OpEd: A Journey Of The Heart
February is American Heart Month, and this is a story about my heart – both figuratively and literally. It’s the reason I am where I am today.
I was born with a significant heart defect called Dextrocardia, as well as a ventricular septal defect. Basically, my heart was on the wrong side of my chest cavity and inverted – and, it had a hole in it.
When I was three months old, my doctors told my parents that I needed open heart surgery to close the hole. However, at that time, my mother was pregnant with my sister. My parents decided to wait until my sister was born before I underwent surgery. But somehow, for some reason, my heart decided that it had to be whole, and the hole I was born with began to close. My heart could stay as it was – imperfect and misplaced, but untouched.
Growing up, I found that I was doing a lot of things half-heartedly. Schoolwork wasn’t heartening, and there were few things that excited me. I dreamed of becoming a lawyer, but I couldn’t muster up the resolve to pursue that dream – LSATs, law school, internships. Thousands in loans, six more semesters of school, and years of building a professional profile.
Deterred by these seemingly insurmountable obstacles, I remained listless through my early twenties. For a few years after college, I worked in sales. I was good at it, but my heart was definitely in a different place.
That is, until it wasn’t.
In my early twenties, I was diagnosed with Atrial Fibrillation (A-Fib). A-Fib, also known as an irregular heartbeat, is fairly common amongst senior citizens, but as a twenty-something in college, I was now a member of not-so-enviable, exclusive club.
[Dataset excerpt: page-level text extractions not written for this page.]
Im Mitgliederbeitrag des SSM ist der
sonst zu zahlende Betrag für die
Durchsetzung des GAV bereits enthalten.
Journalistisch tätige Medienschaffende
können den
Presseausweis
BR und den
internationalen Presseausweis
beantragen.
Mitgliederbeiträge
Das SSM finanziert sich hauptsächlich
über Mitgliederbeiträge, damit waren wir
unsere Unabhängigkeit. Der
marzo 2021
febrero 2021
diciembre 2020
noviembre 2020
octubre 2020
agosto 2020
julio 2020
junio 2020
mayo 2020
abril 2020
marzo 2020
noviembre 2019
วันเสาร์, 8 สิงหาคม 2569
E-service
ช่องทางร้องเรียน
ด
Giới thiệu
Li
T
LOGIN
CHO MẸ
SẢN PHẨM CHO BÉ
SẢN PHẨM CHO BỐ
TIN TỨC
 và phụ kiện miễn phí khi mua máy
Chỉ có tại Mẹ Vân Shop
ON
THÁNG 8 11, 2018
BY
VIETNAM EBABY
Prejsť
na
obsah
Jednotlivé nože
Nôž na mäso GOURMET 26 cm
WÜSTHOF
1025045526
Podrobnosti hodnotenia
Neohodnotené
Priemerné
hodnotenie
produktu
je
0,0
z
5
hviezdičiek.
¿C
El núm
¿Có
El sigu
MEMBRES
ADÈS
During the next several years, I battled my irregular heartbeats, underwent more than a dozen cardioversions and tried various cocktails of medications, all to no avail. Eventually, I met a cardiologist who specialized in adults with congenital heart defects – adults like me.
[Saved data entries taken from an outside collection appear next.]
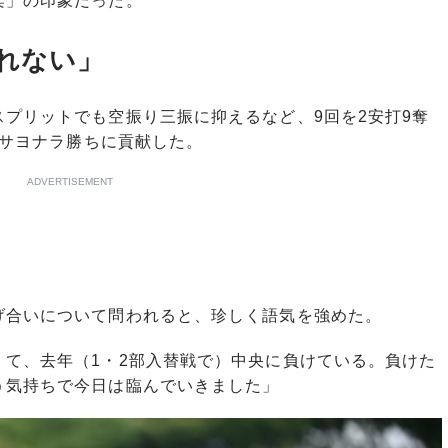
柔」の印象だった。
れない」
プリットでも空振り三振に抑えるなど、9回を2安打9奪
のサヨナラ勝ちに貢献した。
ADVERTISEMENT
合いについて問われると、珍しく語気を強めた。
くて、去年（1・2部入替戦で）中央に負けている。負けた
う気持ちで今日は臨んでいきました」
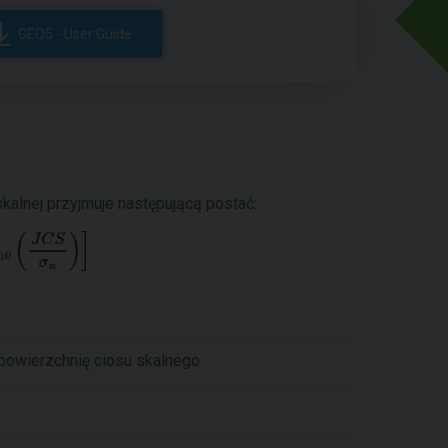
GEO5 - User Guide
skalnej przyjmuje następującą postać:
 powierzchnię ciosu skalnego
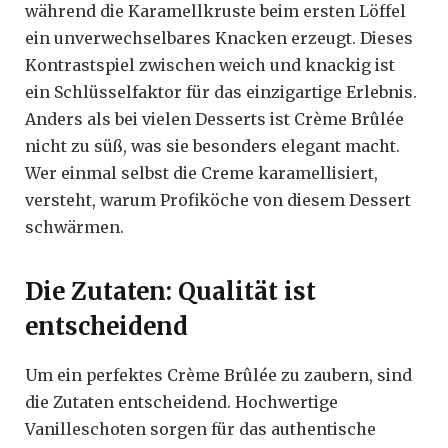
während die Karamellkruste beim ersten Löffel
ein unverwechselbares Knacken erzeugt. Dieses
Kontrastspiel zwischen weich und knackig ist
ein Schlüsselfaktor für das einzigartige Erlebnis.
Anders als bei vielen Desserts ist Crème Brûlée
nicht zu süß, was sie besonders elegant macht.
Wer einmal selbst die Creme karamellisiert,
versteht, warum Profiköche von diesem Dessert
schwärmen.
Die Zutaten: Qualität ist
entscheidend
Um ein perfektes Crème Brûlée zu zaubern, sind
die Zutaten entscheidend. Hochwertige
Vanilleschoten sorgen für das authentische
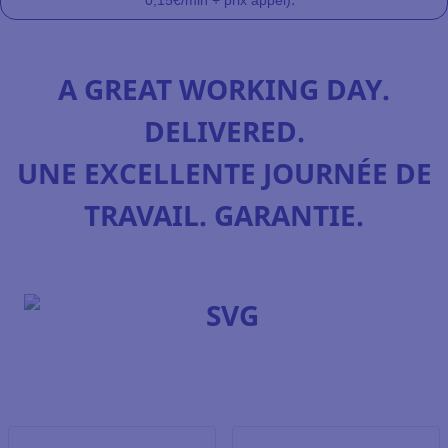
0,15€/min + prix appel)
A GREAT WORKING DAY.
DELIVERED.
UNE EXCELLENTE JOURNÉE DE
TRAVAIL. GARANTIE.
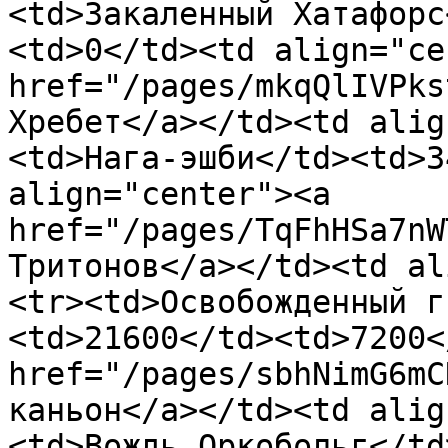
<td>Закаленный Хатафорс
<td>0</td><td align="ce
href="/pages/mkqQlIVPks
Хребет</a></td><td alig
<td>Нага-эшби</td><td>3
align="center"><a 
href="/pages/TqFhHSa7nW
Тритонов</a></td><td al
<tr><td>Освобожденный г
<td>21600</td><td>7200<
href="/pages/sbhNimG6mC
каньон</a></td><td alig
<td>Вождь Оркобольг</td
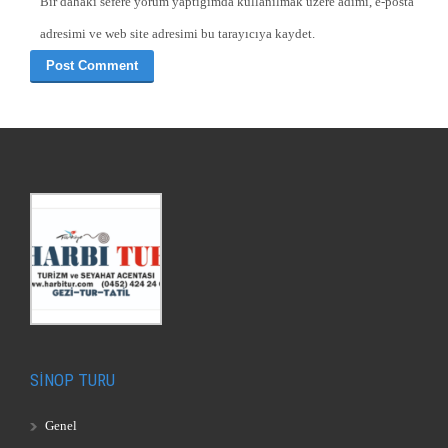
Bir dahaki sefere yorum yaptığımda kullanılmak üzere adımı, e-posta
adresimi ve web site adresimi bu tarayıcıya kaydet.
SİNOP TURU
Genel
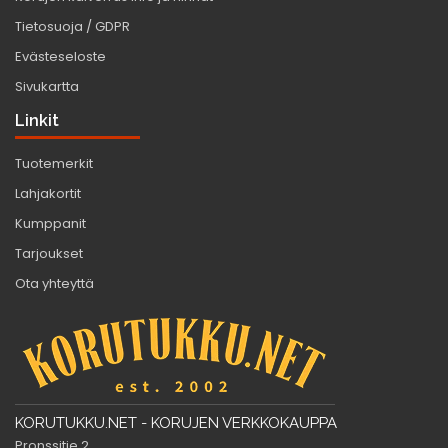
Tietosuoja / GDPR
Evästeseloste
Sivukartta
Linkit
Tuotemerkit
Lahjakortit
Kumppanit
Tarjoukset
Ota yhteyttä
KORUTUKKU.NET - KORUJEN VERKKOKAUPPA
Pronssitie 2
He informed my family and me that the hole in my heart had re-opened and that it was substantially larger than it was when I was a child. This was causing my irregular heartbeat, and it would at last need to be closed. At 25 years old, because of the placement of my heart, I was about to undergo a potentially first-of-its-kind open heart surgery.
On March 15, 2007, after five hours of surgery, I awoke to a heart that was beating normally for the first time in almost five years. Making it through that operation sparked something in my soul. Instead of whining about what I had to do to get to where I wanted, I decided to ball my fists up, dig in, and do it. After all, I had just made it through open heart surgery. Was there anything I couldn’t make it through? I finally sat for the LSAT and got myself into law school.
That’s the attitude that’s gotten me to where I am today. When I was burning the candle at both ends cramming for law school exams, and eventually bar exams, I would remind myself that I had been getting stronger. When I was struggling to build up my own practice while juggling my responsibilities as a husband and father, I would remind myself of all that my heart could handle.
Naturally, when I saw an opportunity to run for office, an opportunity to represent and fight for all the communities our local government has left behind, I knew that I could take the heartburn of an arduous campaign and that I could win over hearts and minds. It is the same mentality that I bring to my law practice and to my work with my fellow Legislators.
The arc of my life’s journey is proof that we are all stronger than we know – that we are all more capable than we can comprehend.
Seth I. Koslow, of Merrick, was elected in 2023 to represent the Fifth District of the Nassau County Legislature.